■ AUFGABE
Übertrage den Abschnitt, der mit der Zeile beginnt, die „janeiro 15, 2021“ enthält, und mit der Zeile endet, die „Jotkut asiakkaamme“ enthält, beide eingeschlossen, in eine Markdown-Tabelle mit den Spalten „Nummer“ und „Zeile“. Leerzeilen und Bilder kommen nicht in die Tabelle.

====== EINGABE DER ÜBUNG ======

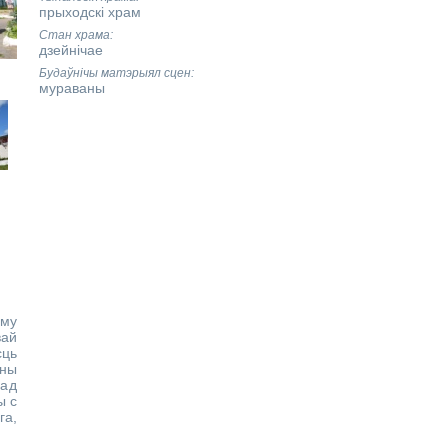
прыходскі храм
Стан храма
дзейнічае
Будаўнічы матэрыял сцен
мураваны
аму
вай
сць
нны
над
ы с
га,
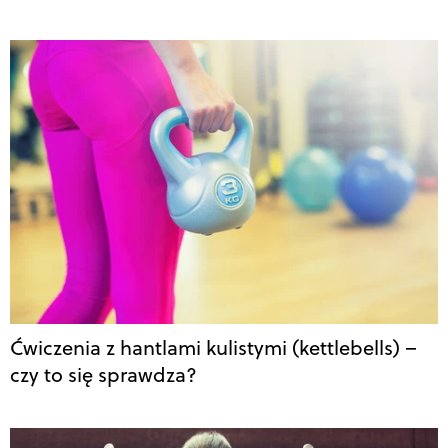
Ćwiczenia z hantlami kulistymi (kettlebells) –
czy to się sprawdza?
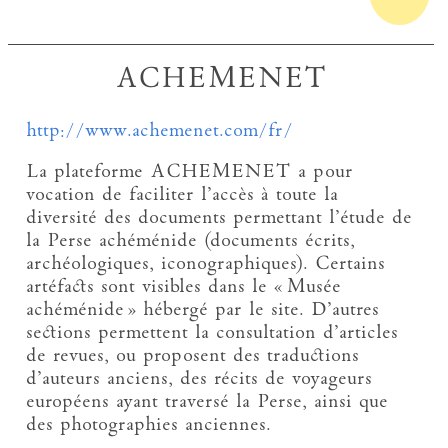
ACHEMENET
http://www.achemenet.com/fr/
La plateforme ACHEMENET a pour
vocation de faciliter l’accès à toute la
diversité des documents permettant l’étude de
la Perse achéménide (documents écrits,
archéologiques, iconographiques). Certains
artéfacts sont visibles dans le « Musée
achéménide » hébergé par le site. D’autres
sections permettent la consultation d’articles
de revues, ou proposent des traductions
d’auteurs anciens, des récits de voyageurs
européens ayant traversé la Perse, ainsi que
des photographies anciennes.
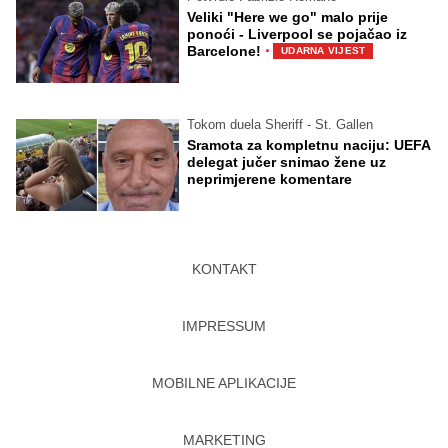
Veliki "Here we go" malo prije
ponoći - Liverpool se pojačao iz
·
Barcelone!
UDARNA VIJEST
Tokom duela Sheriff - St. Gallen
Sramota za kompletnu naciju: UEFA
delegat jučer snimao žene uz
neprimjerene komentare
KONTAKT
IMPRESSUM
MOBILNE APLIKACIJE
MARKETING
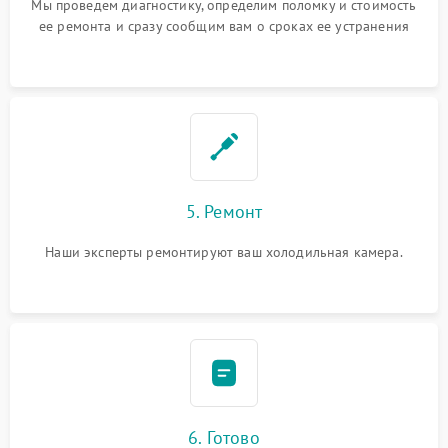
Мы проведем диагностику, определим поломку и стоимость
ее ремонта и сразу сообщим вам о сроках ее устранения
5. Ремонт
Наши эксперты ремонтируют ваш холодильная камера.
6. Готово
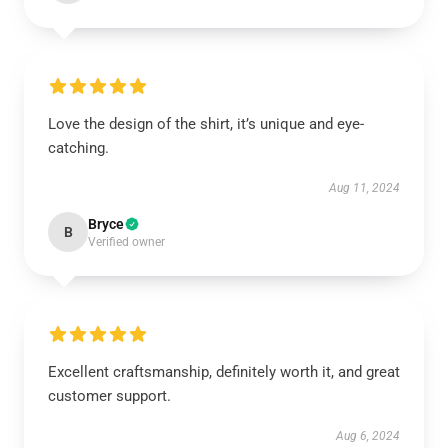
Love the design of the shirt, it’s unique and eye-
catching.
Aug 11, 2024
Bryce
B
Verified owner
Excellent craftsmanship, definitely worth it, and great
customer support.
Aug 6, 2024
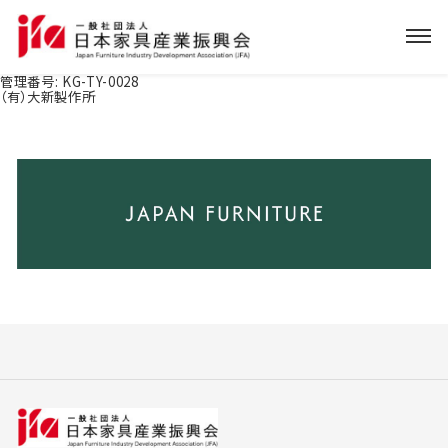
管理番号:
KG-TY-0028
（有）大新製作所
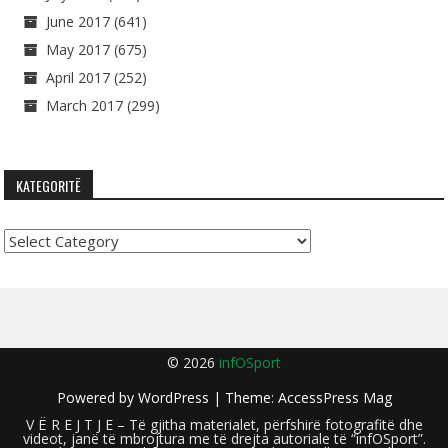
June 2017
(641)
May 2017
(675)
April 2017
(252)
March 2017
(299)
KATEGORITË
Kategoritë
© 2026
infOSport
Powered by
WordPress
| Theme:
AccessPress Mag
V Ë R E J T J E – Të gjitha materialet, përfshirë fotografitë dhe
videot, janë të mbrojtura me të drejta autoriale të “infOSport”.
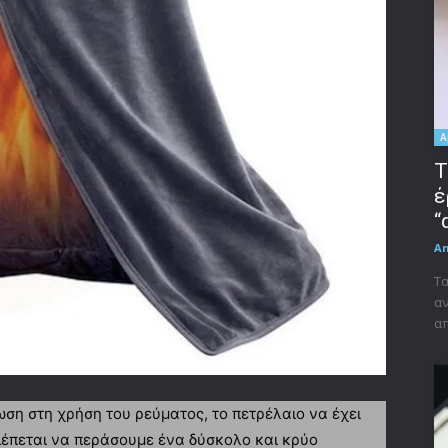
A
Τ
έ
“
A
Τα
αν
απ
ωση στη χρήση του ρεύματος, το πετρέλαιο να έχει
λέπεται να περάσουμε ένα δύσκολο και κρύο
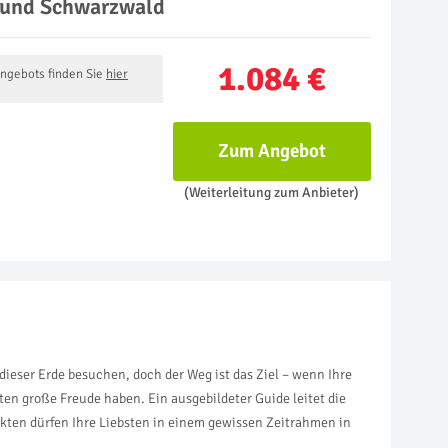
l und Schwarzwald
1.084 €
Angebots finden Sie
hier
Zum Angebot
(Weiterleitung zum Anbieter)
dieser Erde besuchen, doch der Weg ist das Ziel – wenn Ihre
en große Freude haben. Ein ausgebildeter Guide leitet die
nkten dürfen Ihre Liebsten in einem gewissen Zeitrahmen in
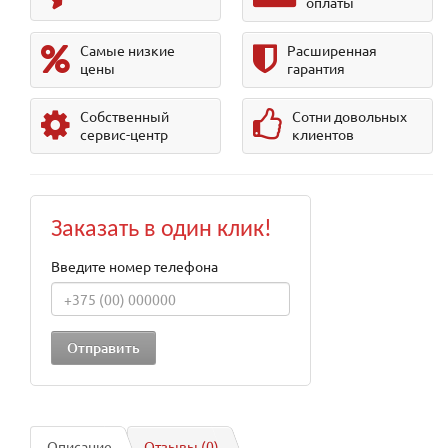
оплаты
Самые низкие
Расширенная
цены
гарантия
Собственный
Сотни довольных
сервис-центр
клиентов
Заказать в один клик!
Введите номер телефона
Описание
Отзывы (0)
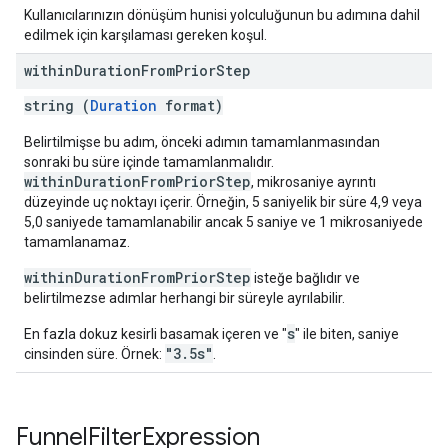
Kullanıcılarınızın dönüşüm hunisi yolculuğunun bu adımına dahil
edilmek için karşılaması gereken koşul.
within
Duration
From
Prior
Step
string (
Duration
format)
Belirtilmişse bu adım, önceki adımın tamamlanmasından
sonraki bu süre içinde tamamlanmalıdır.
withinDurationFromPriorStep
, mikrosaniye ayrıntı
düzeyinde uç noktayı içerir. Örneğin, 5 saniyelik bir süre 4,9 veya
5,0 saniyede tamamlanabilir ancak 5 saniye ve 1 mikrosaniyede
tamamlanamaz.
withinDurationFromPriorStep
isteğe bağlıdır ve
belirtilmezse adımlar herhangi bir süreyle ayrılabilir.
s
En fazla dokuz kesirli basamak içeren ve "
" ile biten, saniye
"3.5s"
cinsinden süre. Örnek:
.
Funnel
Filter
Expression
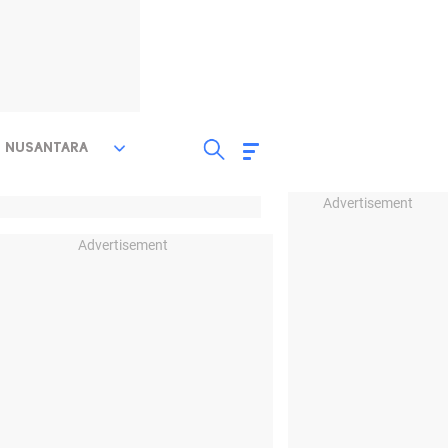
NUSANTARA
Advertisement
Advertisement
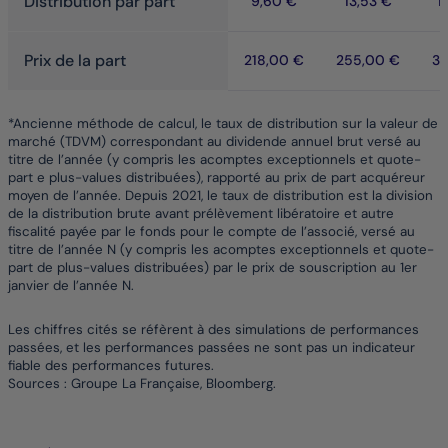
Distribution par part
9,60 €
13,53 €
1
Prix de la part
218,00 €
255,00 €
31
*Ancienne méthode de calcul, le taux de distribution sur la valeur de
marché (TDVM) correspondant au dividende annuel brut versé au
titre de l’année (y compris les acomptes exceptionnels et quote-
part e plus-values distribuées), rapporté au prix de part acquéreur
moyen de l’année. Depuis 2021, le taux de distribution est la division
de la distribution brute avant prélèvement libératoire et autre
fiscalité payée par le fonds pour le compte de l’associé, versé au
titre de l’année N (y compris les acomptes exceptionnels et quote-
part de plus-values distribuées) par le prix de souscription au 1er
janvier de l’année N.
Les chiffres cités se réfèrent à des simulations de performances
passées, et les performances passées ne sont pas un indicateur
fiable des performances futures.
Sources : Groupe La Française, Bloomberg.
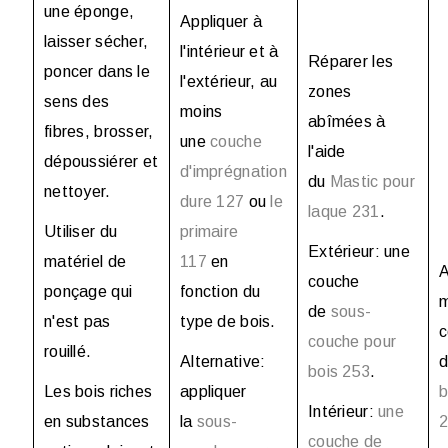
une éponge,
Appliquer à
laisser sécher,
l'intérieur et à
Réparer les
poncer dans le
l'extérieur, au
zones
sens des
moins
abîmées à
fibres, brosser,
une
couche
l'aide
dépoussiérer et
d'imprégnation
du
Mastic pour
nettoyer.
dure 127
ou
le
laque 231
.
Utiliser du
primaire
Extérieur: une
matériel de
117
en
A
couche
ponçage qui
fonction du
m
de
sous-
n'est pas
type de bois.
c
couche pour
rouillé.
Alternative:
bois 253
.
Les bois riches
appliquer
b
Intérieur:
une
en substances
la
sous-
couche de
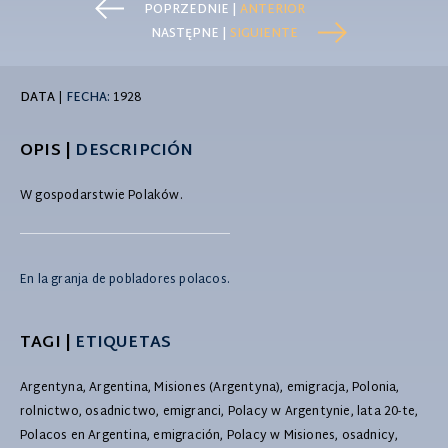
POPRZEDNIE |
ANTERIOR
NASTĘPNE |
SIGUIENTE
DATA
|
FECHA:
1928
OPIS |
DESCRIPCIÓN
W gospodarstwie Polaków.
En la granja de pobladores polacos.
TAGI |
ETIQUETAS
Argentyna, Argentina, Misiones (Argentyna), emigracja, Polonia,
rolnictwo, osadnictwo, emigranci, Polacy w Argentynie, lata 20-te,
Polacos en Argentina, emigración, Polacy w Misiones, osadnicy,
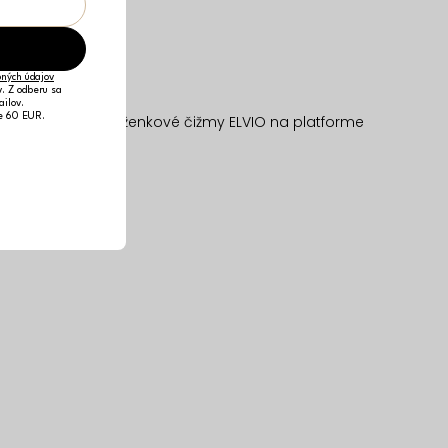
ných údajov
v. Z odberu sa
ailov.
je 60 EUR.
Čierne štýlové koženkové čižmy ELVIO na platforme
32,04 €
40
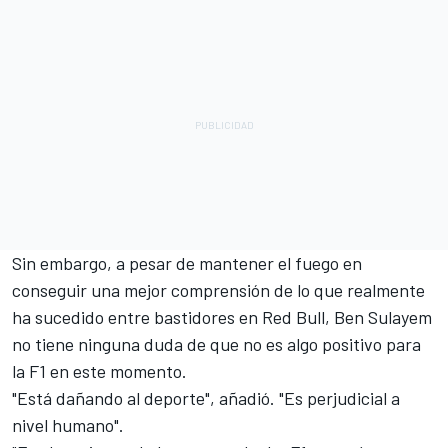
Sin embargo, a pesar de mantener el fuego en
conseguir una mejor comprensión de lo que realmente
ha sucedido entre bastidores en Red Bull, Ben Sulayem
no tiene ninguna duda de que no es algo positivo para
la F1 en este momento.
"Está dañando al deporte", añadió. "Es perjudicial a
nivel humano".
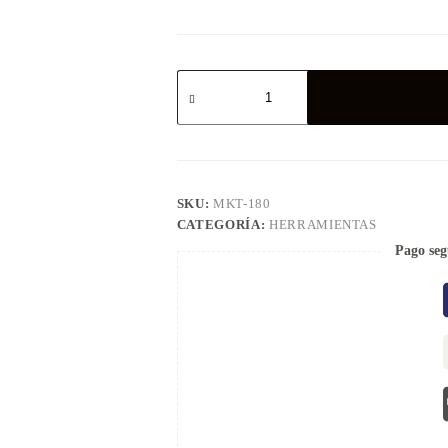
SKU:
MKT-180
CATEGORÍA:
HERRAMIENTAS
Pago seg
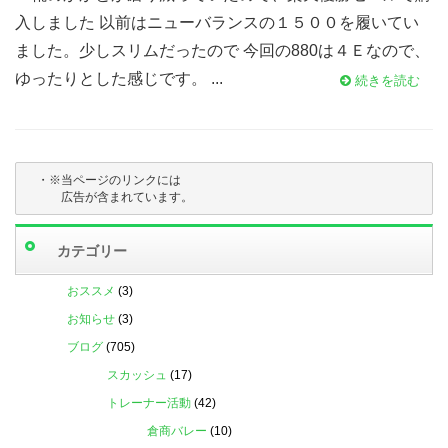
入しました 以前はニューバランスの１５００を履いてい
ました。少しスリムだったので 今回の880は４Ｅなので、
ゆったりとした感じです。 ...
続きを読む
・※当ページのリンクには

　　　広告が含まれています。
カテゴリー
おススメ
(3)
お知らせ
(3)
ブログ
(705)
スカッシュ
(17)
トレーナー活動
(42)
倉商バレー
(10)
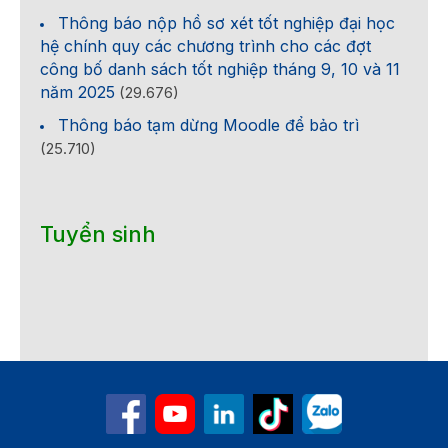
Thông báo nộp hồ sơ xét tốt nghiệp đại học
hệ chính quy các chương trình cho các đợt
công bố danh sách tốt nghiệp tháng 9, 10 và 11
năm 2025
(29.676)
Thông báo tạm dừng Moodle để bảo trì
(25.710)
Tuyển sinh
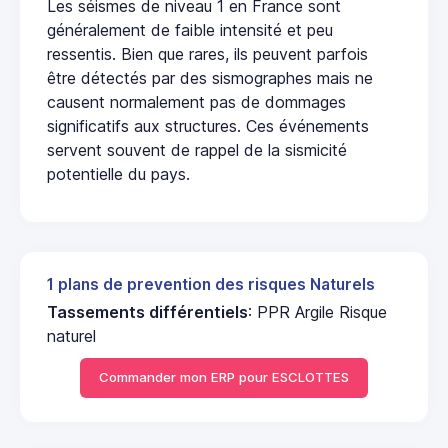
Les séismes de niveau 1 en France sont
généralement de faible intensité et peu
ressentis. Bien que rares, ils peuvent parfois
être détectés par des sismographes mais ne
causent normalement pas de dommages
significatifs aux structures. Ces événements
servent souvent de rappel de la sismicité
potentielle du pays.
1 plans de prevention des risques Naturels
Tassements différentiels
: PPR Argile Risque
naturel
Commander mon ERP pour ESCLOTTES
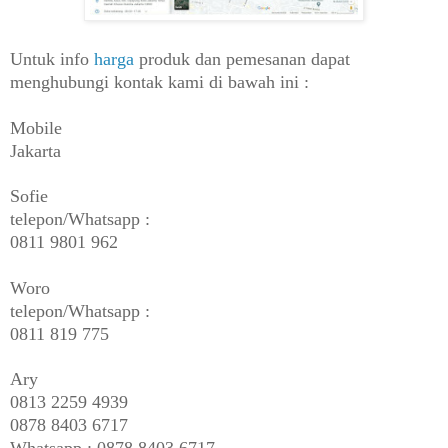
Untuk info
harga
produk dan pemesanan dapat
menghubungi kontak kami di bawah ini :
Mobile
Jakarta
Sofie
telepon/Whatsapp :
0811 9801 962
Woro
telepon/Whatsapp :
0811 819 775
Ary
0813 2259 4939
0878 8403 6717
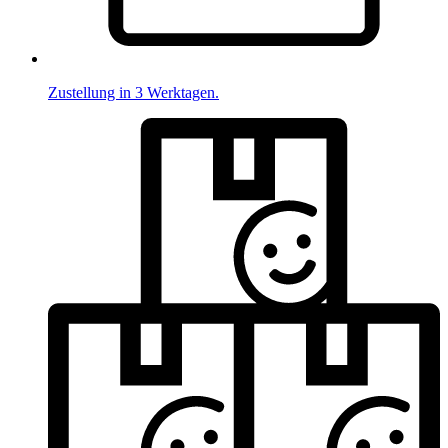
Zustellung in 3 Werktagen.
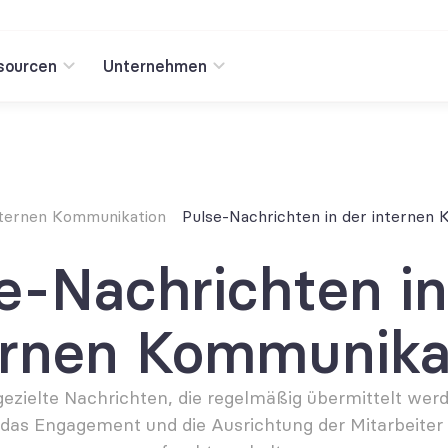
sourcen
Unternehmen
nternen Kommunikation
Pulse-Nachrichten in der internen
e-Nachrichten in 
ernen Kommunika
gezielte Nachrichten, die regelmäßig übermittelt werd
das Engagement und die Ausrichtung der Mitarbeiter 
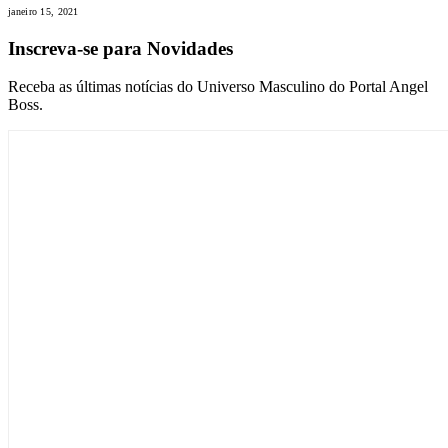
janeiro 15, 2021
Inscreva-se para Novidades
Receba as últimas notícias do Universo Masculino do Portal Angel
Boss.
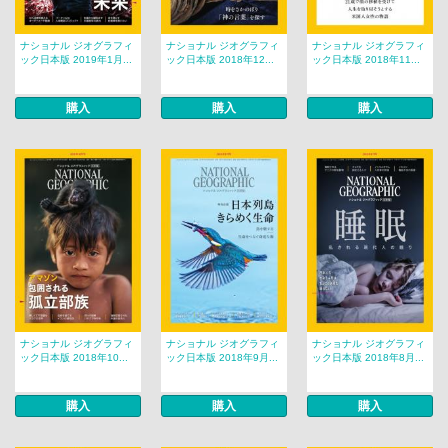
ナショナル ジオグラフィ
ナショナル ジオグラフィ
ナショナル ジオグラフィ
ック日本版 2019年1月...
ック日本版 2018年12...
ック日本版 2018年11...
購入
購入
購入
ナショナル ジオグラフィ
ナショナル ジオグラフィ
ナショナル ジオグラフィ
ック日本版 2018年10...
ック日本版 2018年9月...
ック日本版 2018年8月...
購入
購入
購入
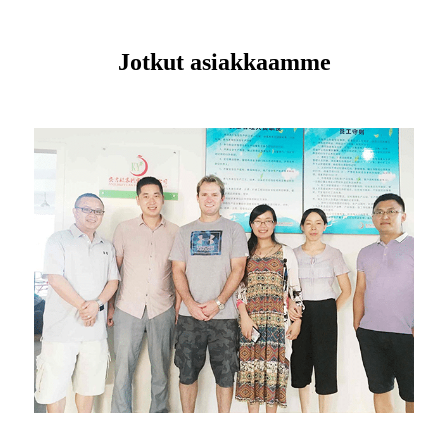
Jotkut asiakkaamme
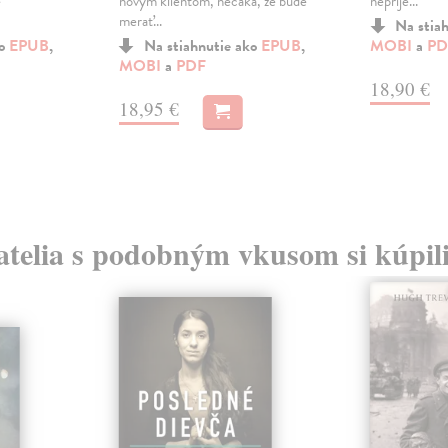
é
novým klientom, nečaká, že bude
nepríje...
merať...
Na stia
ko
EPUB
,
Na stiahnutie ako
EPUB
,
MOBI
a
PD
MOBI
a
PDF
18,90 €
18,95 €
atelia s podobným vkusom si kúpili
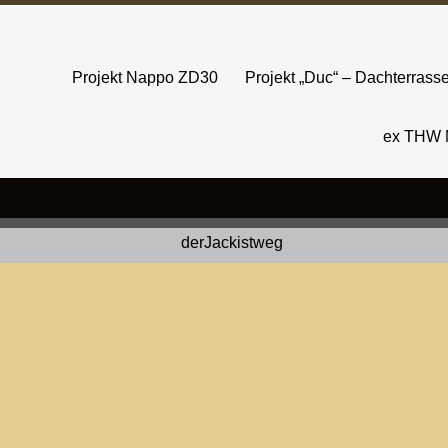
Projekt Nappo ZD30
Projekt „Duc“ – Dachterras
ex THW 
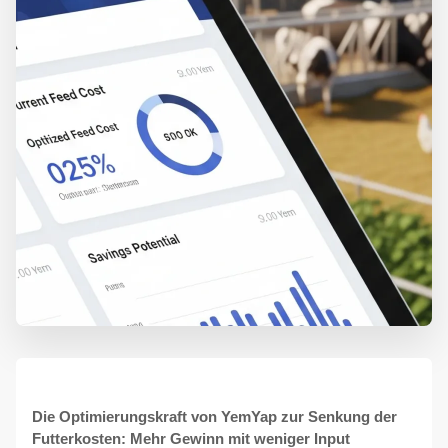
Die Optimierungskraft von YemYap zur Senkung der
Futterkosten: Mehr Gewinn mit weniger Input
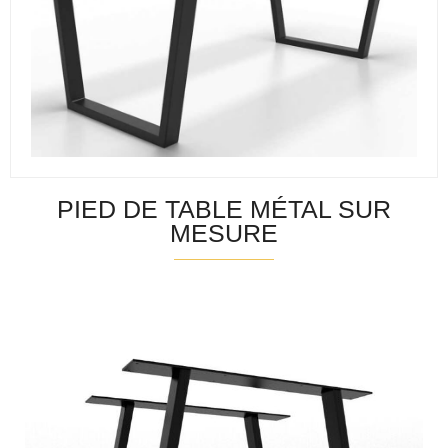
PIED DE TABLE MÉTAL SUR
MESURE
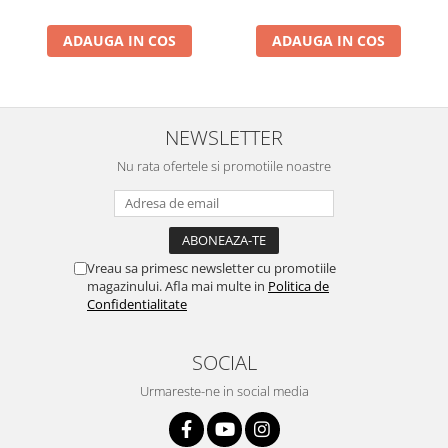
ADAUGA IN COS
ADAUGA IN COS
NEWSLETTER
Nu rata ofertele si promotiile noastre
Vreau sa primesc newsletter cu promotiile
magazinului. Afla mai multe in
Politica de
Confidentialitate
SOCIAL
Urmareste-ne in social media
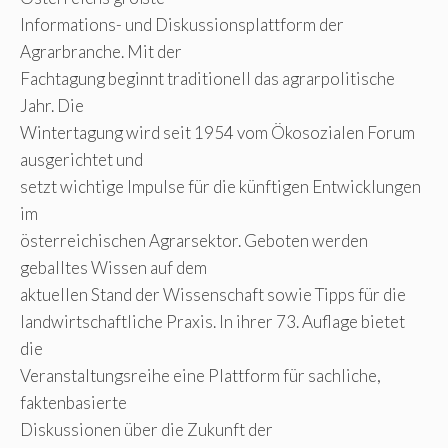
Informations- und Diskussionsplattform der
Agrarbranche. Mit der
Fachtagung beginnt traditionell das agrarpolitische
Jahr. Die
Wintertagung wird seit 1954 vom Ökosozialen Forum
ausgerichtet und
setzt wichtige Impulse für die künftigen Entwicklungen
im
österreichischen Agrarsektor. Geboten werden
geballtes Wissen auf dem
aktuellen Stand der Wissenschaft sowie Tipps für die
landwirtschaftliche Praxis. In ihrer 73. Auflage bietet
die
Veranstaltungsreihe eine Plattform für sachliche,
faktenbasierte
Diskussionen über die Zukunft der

======

■ ANTWORT ZUR AUFGABE
| Nummer | Zeile |
|---|---|
| 1 | janeiro 15, 2021 |
| 2 | Inscreva-se para Novidades |
| 3 | Receba as últimas notícias do Universo Masculino do Portal Angel |
| 4 | Boss. |
| 5 | ナショナル ジオグラフィ |
| 6 | ナショナル ジオグラフィ |
| 7 | ナショナル ジオグラフィ |
| 8 | ック日本版 2019年1月... |
| 9 | ック日本版 2018年12... |
| 10 | ック日本版 2018年11... |
| 11 | 購入 |
| 12 | 購入 |
| 13 | 購入 |
| 14 | ナショナル ジオグラフィ |
| 15 | ナショナル ジオグラフィ |
| 16 | ナショナル ジオグラフィ |
| 17 | ック日本版 2018年10... |
| 18 | ック日本版 2018年9月... |
| 19 | ック日本版 2018年8月... |
| 20 | 購入 |
| 21 | 購入 |
| 22 | 購入 |
| 23 | Jotkut asiakkaamme |